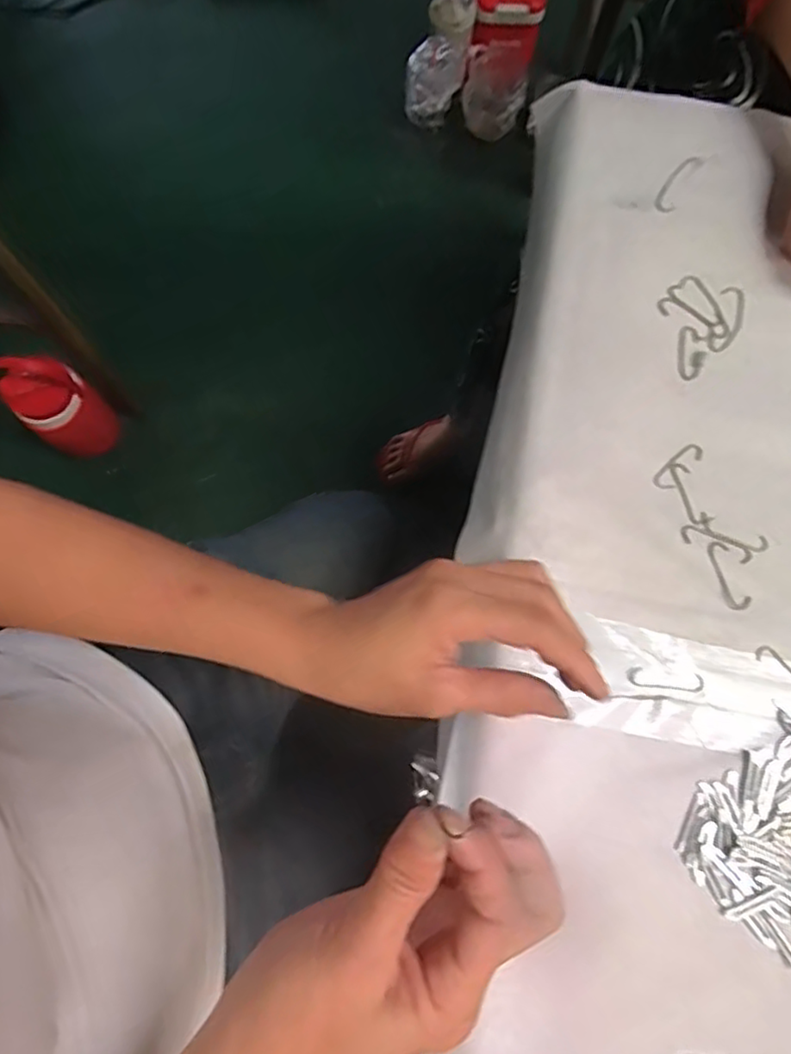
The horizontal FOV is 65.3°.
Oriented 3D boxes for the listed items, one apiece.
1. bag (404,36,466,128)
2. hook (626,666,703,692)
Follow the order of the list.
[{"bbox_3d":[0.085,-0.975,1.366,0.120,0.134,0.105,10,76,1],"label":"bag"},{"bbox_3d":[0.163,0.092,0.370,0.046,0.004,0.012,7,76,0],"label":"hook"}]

----------

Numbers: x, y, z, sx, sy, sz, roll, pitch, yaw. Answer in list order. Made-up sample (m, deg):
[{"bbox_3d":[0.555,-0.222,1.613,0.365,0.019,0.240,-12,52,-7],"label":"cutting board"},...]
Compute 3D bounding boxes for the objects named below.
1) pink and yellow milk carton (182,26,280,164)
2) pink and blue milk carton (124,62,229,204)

----------

### What the task asks
Beginning with the line containing "Compute 3D bounding" in the material above, copy every line exactly until you have copied the line containing "2) pink and blue milk carton (124,62,229,204)".

### Task result
Compute 3D bounding boxes for the objects named below.
1) pink and yellow milk carton (182,26,280,164)
2) pink and blue milk carton (124,62,229,204)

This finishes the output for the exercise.